Despite token weakness, 1inch itself processes roughly $400 million in daily swap volume and holds more than 59% of the EVM-based DEX aggregator market by share, operating across 13 or more chains including Ethereum, BNB Chain, Arbitrum, Base, and Polygon. The incident also occurs against a backdrop of mounting losses across decentralized finance: more than $770 million has been drained from DeFi protocols in 2026 year to date, with April 2026 recorded as the worst single month in the history of DeFi hacks.
TrustedVolumes, separately, handles over $1 billion in daily transactions and offers roughly 10% annual yield to users who delegate 1INCH tokens through its resolver infrastructure.
Regional Stakes: Nigeria, India, and the Cost of Deprecated Code
This incident carries particular weight for users in South Asia and sub-Saharan Africa. According to CryptoNewsNavigator's reporting on the 2026 Global Crypto Adoption Index, India ranks first globally in overall crypto adoption, with more than 100 million users.
Nigeria ranks second globally and first specifically in DeFi value received, with 32% of adults owning or using crypto.
Pakistan ranks eighth globally, while Kenya, ranked thirteenth, and Ethiopia, ranked tenth, both appeared in the top 20 for the first time.
Stablecoin usage in sub-Saharan Africa grew more than 180% year over year, driven by remittances, savings, and merchant payments.
These are not fringe markets. Retail users in Lagos, Nairobi, Karachi, and Mumbai increasingly rely on DEX aggregators like 1inch for low-cost cross-border swaps, specifically because layer 2 fee reductions have made DeFi practically accessible.

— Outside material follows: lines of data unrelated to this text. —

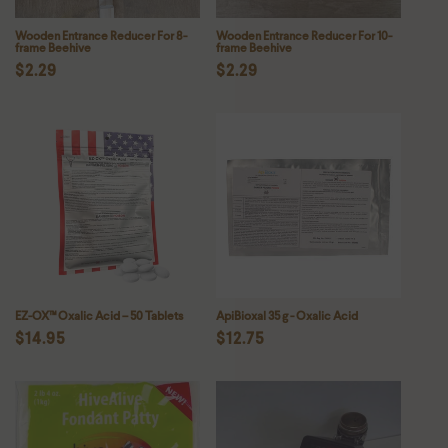
Wooden Entrance Reducer For 8-
Wooden Entrance Reducer For 10-
frame Beehive
frame Beehive
Regular
$2.29
Regular
$2.29
price
price
EZ-OX™ Oxalic Acid – 50 Tablets
ApiBioxal 35 g - Oxalic Acid
Regular
$14.95
Regular
$12.75
price
price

A repeat exploit on a major resolver, carried out by the same attacker who already struck once and negotiated a payout, risks reinforcing regulatory skepticism in markets where crypto frameworks are currently being written. India and Pakistan, for example, are both actively drafting crypto regulations, with Pakistan's Crypto Council and the Pakistan Virtual Assets Regulatory Authority having launched in March 2025.
The Broader Warning
The core lesson from both attacks is straightforward: deprecated contracts must be actively disabled, not just removed from documentation. As Halborn noted after the March 2025 incident, "Fusion V1 was deprecated in 2023 but never disabled. Resolvers could continue using it indefinitely, accumulating technical debt with no forcing function to upgrade."
The calldata corruption class of vulnerability is not unique to 1inch. This incident stands as a broader warning: any DeFi protocol using resolver or order-settlement architecture on EVM chains should treat it as a prompt to audit any legacy contracts still sitting live on-chain, regardless of whether those contracts appear in current user flows.
At the time of publication, neither 1inch nor TrustedVolumes had issued a public statement. The total amount drained may rise as the situation develops.